*TASK*: Every line below that holds the string "presses" should be copied out.

*DATA LISTING*:
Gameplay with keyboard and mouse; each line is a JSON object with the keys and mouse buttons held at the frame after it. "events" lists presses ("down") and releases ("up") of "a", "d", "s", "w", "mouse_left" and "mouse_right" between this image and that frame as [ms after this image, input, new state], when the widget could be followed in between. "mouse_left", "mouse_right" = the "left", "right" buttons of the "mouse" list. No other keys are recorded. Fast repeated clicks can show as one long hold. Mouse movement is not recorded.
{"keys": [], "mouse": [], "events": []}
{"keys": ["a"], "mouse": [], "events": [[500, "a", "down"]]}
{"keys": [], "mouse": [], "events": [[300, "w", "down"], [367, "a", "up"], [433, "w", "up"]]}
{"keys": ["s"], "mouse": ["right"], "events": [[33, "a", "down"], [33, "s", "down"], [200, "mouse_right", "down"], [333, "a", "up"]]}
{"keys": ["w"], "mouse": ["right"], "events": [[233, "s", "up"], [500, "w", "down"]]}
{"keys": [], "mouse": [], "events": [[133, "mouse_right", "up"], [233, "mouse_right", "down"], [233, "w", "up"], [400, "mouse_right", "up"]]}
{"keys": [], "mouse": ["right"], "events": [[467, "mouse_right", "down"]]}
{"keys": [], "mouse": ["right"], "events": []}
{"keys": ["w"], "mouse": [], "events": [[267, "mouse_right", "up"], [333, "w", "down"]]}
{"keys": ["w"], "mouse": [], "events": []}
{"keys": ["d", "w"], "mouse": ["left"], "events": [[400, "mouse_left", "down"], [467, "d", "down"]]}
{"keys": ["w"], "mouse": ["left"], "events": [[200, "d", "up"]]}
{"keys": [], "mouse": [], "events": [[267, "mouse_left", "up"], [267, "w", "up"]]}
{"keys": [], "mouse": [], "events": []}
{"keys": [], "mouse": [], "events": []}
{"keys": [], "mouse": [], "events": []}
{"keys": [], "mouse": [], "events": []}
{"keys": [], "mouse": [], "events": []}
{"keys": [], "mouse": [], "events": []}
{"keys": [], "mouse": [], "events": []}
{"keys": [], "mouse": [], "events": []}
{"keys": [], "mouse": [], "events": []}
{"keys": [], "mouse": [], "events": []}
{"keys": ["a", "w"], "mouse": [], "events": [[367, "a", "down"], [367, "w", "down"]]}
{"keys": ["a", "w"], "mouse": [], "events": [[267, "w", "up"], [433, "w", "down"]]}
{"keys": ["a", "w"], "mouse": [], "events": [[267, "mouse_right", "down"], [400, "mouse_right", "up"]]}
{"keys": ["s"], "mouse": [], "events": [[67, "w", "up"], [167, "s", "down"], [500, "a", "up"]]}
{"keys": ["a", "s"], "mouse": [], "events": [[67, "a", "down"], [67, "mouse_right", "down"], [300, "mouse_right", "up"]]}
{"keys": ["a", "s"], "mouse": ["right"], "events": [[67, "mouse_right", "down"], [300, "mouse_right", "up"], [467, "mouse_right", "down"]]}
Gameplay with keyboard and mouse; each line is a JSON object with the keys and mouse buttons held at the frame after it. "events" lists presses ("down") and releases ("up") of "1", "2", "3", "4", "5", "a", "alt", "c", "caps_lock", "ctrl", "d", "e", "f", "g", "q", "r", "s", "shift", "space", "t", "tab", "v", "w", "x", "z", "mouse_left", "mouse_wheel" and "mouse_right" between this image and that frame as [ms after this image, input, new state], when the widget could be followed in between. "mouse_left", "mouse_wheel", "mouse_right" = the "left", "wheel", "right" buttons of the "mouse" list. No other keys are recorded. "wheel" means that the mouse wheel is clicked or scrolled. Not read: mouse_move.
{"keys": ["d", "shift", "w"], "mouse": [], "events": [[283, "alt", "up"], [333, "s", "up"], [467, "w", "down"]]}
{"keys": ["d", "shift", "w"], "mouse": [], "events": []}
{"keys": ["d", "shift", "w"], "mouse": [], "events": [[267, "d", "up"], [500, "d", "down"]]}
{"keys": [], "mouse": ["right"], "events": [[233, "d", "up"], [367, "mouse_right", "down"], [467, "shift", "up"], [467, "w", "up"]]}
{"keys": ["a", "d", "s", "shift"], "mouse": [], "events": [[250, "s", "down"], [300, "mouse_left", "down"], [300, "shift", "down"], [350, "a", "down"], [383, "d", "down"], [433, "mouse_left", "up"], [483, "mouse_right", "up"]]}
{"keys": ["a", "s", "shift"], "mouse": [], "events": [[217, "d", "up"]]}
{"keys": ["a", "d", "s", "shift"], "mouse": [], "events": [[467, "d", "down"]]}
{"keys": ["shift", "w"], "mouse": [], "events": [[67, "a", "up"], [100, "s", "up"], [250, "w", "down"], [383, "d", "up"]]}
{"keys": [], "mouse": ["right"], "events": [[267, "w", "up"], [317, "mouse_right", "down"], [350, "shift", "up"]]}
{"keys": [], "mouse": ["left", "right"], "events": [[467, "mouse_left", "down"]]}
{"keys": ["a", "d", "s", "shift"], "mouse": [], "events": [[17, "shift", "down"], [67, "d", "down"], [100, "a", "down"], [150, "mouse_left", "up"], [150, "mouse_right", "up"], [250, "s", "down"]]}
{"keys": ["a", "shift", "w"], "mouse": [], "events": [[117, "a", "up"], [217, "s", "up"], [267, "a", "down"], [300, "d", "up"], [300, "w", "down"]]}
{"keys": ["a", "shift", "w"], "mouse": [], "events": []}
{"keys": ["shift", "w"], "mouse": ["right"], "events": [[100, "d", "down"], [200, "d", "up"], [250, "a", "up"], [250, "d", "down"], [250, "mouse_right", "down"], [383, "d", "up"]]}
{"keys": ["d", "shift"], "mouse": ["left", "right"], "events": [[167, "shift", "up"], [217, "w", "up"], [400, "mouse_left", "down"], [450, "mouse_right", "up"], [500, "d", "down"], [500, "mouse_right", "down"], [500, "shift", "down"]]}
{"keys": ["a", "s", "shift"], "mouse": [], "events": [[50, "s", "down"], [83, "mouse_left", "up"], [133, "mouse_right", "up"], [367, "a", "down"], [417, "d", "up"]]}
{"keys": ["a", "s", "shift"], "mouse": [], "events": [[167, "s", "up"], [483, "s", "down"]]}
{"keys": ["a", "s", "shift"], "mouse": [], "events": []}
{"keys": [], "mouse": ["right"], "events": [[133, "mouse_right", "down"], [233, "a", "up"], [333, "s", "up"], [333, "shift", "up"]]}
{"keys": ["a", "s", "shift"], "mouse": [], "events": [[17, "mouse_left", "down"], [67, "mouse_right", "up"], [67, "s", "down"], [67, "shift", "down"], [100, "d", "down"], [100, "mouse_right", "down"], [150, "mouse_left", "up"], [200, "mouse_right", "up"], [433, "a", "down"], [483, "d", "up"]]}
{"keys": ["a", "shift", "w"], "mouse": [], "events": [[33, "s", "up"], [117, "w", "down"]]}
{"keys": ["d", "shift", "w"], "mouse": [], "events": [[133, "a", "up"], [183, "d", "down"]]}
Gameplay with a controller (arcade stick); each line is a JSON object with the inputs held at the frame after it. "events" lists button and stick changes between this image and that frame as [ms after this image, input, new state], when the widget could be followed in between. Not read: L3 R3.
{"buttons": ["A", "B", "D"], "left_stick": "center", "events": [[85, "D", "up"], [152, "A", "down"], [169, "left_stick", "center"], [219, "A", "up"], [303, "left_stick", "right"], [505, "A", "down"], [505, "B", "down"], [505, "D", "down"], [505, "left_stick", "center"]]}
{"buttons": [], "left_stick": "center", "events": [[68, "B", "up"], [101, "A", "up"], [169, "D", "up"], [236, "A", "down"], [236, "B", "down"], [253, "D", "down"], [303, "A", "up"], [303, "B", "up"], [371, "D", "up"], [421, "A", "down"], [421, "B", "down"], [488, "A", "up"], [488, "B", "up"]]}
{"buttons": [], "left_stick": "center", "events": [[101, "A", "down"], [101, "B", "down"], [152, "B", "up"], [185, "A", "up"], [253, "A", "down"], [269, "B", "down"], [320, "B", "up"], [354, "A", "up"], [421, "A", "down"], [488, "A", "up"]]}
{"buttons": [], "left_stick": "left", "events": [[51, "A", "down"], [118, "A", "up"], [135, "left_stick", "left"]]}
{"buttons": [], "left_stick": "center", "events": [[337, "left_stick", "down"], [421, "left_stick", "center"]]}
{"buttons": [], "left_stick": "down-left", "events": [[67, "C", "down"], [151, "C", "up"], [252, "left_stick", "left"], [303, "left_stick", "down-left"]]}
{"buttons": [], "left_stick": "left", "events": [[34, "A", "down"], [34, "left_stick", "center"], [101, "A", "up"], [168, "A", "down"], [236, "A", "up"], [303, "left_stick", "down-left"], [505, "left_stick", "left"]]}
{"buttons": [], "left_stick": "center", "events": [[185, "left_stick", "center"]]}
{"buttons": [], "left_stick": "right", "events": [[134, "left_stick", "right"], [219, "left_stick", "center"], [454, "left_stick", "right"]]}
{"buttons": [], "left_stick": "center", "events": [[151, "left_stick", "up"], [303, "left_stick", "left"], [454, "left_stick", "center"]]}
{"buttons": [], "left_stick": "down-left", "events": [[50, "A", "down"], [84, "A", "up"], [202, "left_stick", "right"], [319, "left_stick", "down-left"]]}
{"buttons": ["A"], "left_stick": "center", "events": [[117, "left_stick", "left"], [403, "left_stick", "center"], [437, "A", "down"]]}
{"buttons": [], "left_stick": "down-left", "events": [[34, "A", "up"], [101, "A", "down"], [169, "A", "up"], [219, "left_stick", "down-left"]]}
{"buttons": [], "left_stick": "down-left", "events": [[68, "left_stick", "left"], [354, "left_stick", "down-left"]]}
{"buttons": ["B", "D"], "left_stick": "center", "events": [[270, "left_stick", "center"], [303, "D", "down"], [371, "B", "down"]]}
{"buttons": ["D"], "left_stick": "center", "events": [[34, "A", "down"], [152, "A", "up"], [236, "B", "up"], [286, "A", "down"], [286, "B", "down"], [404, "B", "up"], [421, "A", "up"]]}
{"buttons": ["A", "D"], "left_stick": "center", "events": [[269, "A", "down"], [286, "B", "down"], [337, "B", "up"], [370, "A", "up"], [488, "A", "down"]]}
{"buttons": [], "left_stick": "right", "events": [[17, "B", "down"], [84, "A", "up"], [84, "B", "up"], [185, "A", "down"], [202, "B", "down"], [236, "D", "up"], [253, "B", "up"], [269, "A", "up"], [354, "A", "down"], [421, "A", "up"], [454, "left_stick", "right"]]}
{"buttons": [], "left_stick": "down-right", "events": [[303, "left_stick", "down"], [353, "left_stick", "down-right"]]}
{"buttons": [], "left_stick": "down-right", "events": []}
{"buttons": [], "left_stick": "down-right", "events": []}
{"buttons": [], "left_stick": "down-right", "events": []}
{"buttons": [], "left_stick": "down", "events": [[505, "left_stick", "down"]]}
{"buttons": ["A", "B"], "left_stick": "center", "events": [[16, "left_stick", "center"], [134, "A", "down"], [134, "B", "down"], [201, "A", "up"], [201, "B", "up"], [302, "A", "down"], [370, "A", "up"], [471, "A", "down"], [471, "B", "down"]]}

*YOUR SOLUTION*:
Gameplay with keyboard and mouse; each line is a JSON object with the keys and mouse buttons held at the frame after it. "events" lists presses ("down") and releases ("up") of "a", "d", "s", "w", "mouse_left" and "mouse_right" between this image and that frame as [ms after this image, input, new state], when the widget could be followed in between. "mouse_left", "mouse_right" = the "left", "right" buttons of the "mouse" list. No other keys are recorded. Fast repeated clicks can show as one long hold. Mouse movement is not recorded.
Gameplay with keyboard and mouse; each line is a JSON object with the keys and mouse buttons held at the frame after it. "events" lists presses ("down") and releases ("up") of "1", "2", "3", "4", "5", "a", "alt", "c", "caps_lock", "ctrl", "d", "e", "f", "g", "q", "r", "s", "shift", "space", "t", "tab", "v", "w", "x", "z", "mouse_left", "mouse_wheel" and "mouse_right" between this image and that frame as [ms after this image, input, new state], when the widget could be followed in between. "mouse_left", "mouse_wheel", "mouse_right" = the "left", "wheel", "right" buttons of the "mouse" list. No other keys are recorded. "wheel" means that the mouse wheel is clicked or scrolled. Not read: mouse_move.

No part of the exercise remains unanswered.